A avó sentada na poltrona com o olhar desabitado, voltado para o nada. Tudo melancólico à luz azul da janela. O neto sobe pelos braços da poltrona, olha para a avó por cima, por baixo, não consegue resgatar a antiga presença dela. Até os porta-retratos na parede estão despovoados.
Nas páginas à direita de Vovó, fica comigo?, de Iêda Carvalhêdo e Fran Matsumoto, vemos, emoldurados, os momentos dos dois. Cozinham, viajam, brincam de desbravadores. O neto se pergunta por onde anda a mente da avó: “A vovó me esqueceu”.
A vovó parece estar numa viagem particular e não o levou.
Em ilustrações delicadas e muito comoventes, seguimos com a senhora sentada sem contato visual com a criança, que tenta insistentemente lhe apresentar as lembranças que deveriam compartilhar. A onça de pelúcia que caçavam, os binóculos, a fantasia de super-herói. Surgem imagens dessa viagem pessoal da avó nas amareladas memórias: uma casa caótica com todos os móveis que um dia já ambientaram a vida dela, as pegadas da onça que eles tanto brincavam de procurar, a selva, os dois juntos de binóculos na mata avistando as costas da onça.
Ilustração de Fran Matsumoto (Divulgação)
Vovó, fica comigo? é o que o menino pede, é o nome do livro; ficar é tudo que ela faz, ela fica, mas não necessariamente com ele.
Como explicar a uma criança o luto que vivemos ainda durante a vida das pessoas que, com os anos, perdem a própria história e os dias presentes? Os dias deixam de se seguir somando–se uns aos outros e passam a se sobrepor indistintos, sem constituir uma vivência. Como explicar a qualquer pessoa essa perda e esse medo que todos temos, o medo de envelhecer sem mais somar os dias e de perder o nome e o rosto de quem foi o nosso maior amor?
Sem explicações
Esse livro encantador não explica. E já quase não há o que explicar, esse parece ser o destino de grande parte dos que sobrevivem. Haverá, talvez, um dia, alguma naturalidade nisso, seremos nós a história do outro, seguiremos vivendo pela pessoa querida, entregando-lhe, todos os dias, um dia a mais, ainda que ela não possa retê-lo. Vamos com frugalidade constatar as novas perdas na razão, e no meio delas a memória manterá uma miudeza qualquer aprendida nos tempos de escola, porque a cabeça parece achar preciosa a sequência do alfabeto, o hino nacional, a capital de um país nunca visitado: hoje pela primeira vez ela não reconheceu a filha. Vamos encarar cada apagamento como um amadurecer ao contrário, com a mesma acolhida com que respondemos à primeira vez que o bebê olhou para o pai e disse “papai”, à primeira vez que a criança corrigiu a própria palavra errada, a palavra errada que adorávamos e agora pode voltar no léxico da avó assim que se apagar a palavra certa.

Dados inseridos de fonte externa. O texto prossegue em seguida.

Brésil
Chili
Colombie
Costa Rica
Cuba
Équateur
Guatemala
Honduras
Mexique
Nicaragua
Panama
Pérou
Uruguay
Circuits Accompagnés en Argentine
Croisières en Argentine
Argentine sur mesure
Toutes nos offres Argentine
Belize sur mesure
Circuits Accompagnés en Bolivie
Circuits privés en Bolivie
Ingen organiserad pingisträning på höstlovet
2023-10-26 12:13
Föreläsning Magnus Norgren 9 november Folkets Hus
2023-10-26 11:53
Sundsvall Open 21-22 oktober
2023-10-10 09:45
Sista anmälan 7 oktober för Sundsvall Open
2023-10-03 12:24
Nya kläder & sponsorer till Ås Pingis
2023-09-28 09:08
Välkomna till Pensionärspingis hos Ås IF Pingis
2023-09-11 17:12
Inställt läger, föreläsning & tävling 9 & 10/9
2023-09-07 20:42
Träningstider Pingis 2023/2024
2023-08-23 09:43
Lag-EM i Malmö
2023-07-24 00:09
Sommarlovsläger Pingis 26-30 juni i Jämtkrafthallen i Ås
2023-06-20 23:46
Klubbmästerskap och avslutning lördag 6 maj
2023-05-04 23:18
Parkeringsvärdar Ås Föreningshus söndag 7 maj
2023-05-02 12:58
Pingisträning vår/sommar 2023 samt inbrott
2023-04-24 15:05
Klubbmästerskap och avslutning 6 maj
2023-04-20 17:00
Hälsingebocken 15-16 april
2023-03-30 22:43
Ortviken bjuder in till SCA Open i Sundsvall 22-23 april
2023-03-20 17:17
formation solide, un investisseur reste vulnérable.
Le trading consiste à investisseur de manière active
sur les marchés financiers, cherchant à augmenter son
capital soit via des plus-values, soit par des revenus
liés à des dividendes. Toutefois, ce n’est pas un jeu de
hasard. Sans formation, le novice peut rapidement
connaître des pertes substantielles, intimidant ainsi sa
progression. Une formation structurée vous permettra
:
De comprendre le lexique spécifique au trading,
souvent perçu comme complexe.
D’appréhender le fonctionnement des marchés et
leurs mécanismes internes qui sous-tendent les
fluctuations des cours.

Pode ser que nossos idosos estejam perdendo a memória para que o fim de tudo não seja abrupto
Vamos, talvez, no futuro, saber amar essa ciranda de aprendermos e depois apagarmos, vivermos tudo isso e depois no fim desvivermos aos poucos até que os olhos fiquem vazios ao pé da janela, o que pode ser melhor do que morrer de repente e perder tudo em um segundo, para sempre. Pode ser que nossos idosos estejam perdendo a memória e deixando de produzir novas lembranças com o empilhar dos dias para que o fim de tudo não seja abrupto, para que nos desapeguemos, com eles, de cada nome, cada rosto, até que possam ir embora com menos susto, com muito menos peso na mala em que guardamos tudo que a morte leva de nós implacavelmente.

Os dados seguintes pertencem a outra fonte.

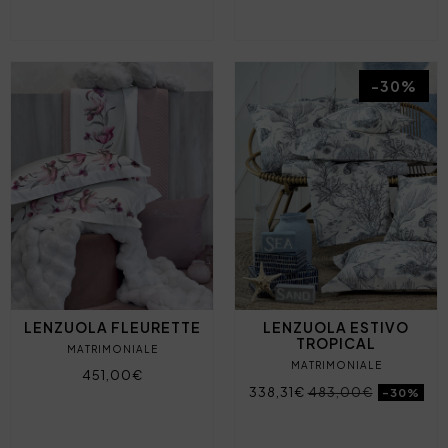
-30%
LENZUOLA FLEURETTE
LENZUOLA ESTIVO
TROPICAL
MATRIMONIALE
MATRIMONIALE
451,00€
338,31€
483,00€
-30%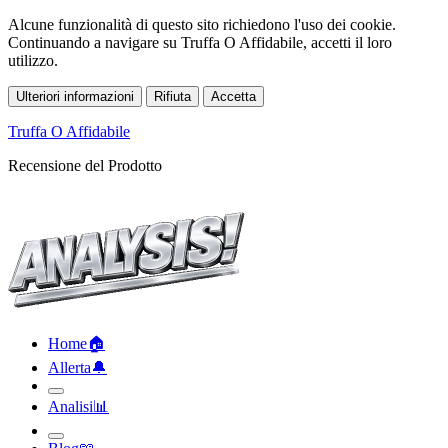
Alcune funzionalità di questo sito richiedono l'uso dei cookie.
Continuando a navigare su Truffa O Affidabile, accetti il loro
utilizzo.
Ulteriori informazioni
Rifiuta
Accetta
Truffa O Affidabile
Recensione del Prodotto
Home
🏠︎
Allerta
🔔︎
Analisi
📊︎
Blog
📖︎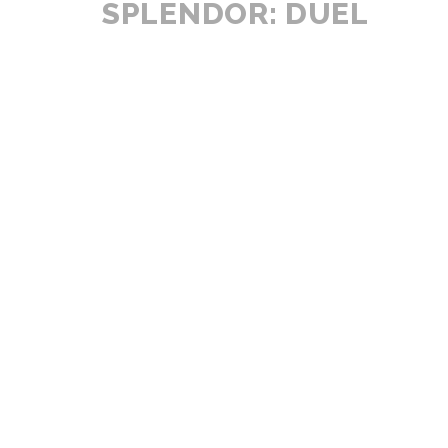
SPLENDOR: DUEL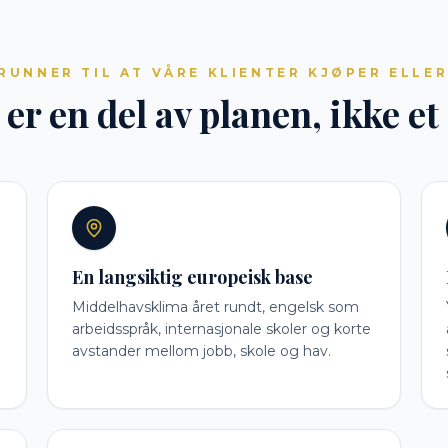
RUNNER TIL AT VÅRE KLIENTER KJØPER ELLER
r en del av planen, ikke et
En langsiktig europeisk base
Middelhavsklima året rundt, engelsk som
arbeidsspråk, internasjonale skoler og korte
avstander mellom jobb, skole og hav.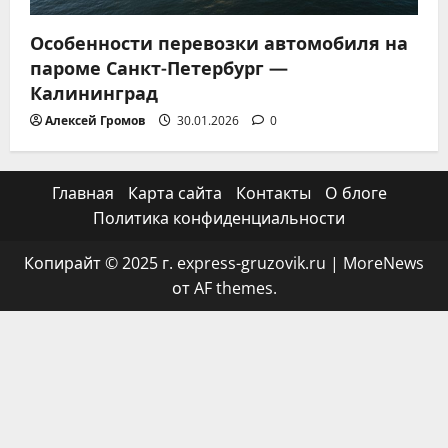
Особенности перевозки автомобиля на
пароме Санкт-Петербург —
Калининград
Алексей Громов
30.01.2026
0
Главная
Карта сайта
Контакты
О блоге
Политика конфиденциальности
Копирайт © 2025 г. express-gruzovik.ru
|
MoreNews
от AF themes.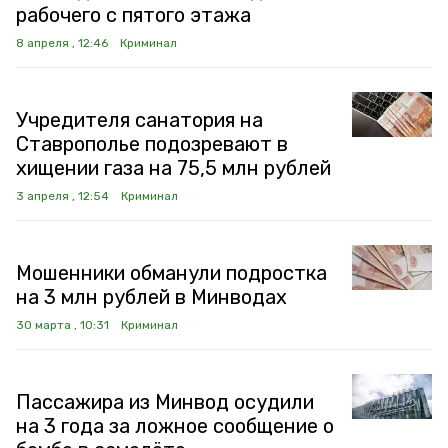
рабочего с пятого этажа
8 апреля , 12:46
Криминал
Учредителя санатория на
Ставрополье подозревают в
хищении газа на 75,5 млн рублей
3 апреля , 12:54
Криминал
Мошенники обманули подростка
на 3 млн рублей в Минводах
30 марта , 10:31
Криминал
Пассажира из Минвод осудили
на 3 года за ложное сообщение о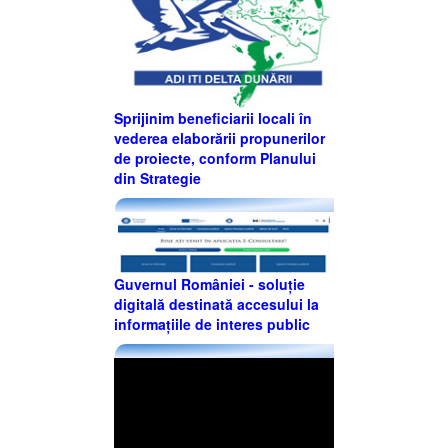
Sprijinim beneficiarii locali în
vederea elaborării propunerilor
de proiecte, conform Planului
din Strategie
Guvernul României - soluție
digitală destinată accesului la
informațiile de interes public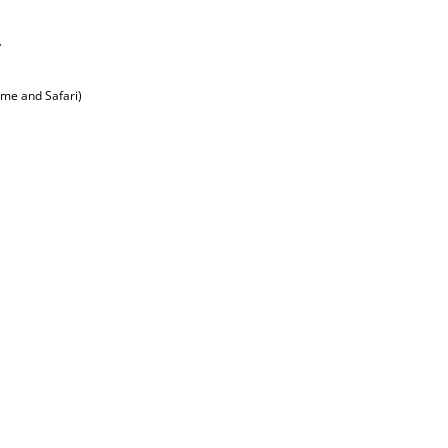
y
ome and Safari)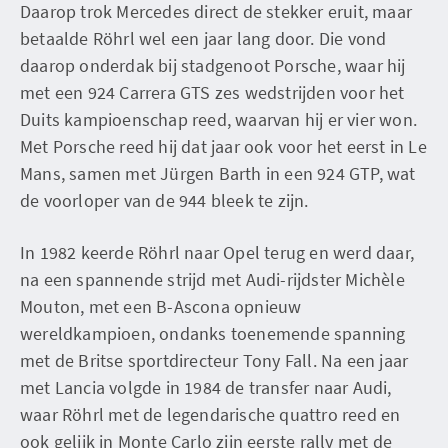
Daarop trok Mercedes direct de stekker eruit, maar
betaalde Röhrl wel een jaar lang door. Die vond
daarop onderdak bij stadgenoot Porsche, waar hij
met een 924 Carrera GTS zes wedstrijden voor het
Duits kampioenschap reed, waarvan hij er vier won.
Met Porsche reed hij dat jaar ook voor het eerst in Le
Mans, samen met Jürgen Barth in een 924 GTP, wat
de voorloper van de 944 bleek te zijn.
In 1982 keerde Röhrl naar Opel terug en werd daar,
na een spannende strijd met Audi-rijdster Michèle
Mouton, met een B-Ascona opnieuw
wereldkampioen, ondanks toenemende spanning
met de Britse sportdirecteur Tony Fall. Na een jaar
met Lancia volgde in 1984 de transfer naar Audi,
waar Röhrl met de legendarische quattro reed en
ook gelijk in Monte Carlo zijn eerste rally met de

Ilustração de Fran Matsumoto (Divulgação)
E de repente pode ser que uma canção antiga ilumine os olhos vazios da avó, e ela cantarole a letra toda, do jeito que cantava para ninar o neto. Quem sabe, por uns minutos, a canção em que ela encaixava o nome do menino traga de volta esse nome perdido, “Fica comigo, vovó”, e eles poderão sorrir juntos na poltrona, mesmo que já não possam perseguir a onça que agora finalmente espreita a sala entre os vasos de plantas, a selva que eles tanto exploravam juntos.
Como explicar a uma criança que a vovó viajou para dentro de si e não a levou? Vovó, fica comigo? não explica, mas talvez acalante. A onça surge na sala olhando diretamente nos nossos olhos, a onça nos dá esse olhar que a avó já não concede. De toda forma, estamos sempre falando de saudade.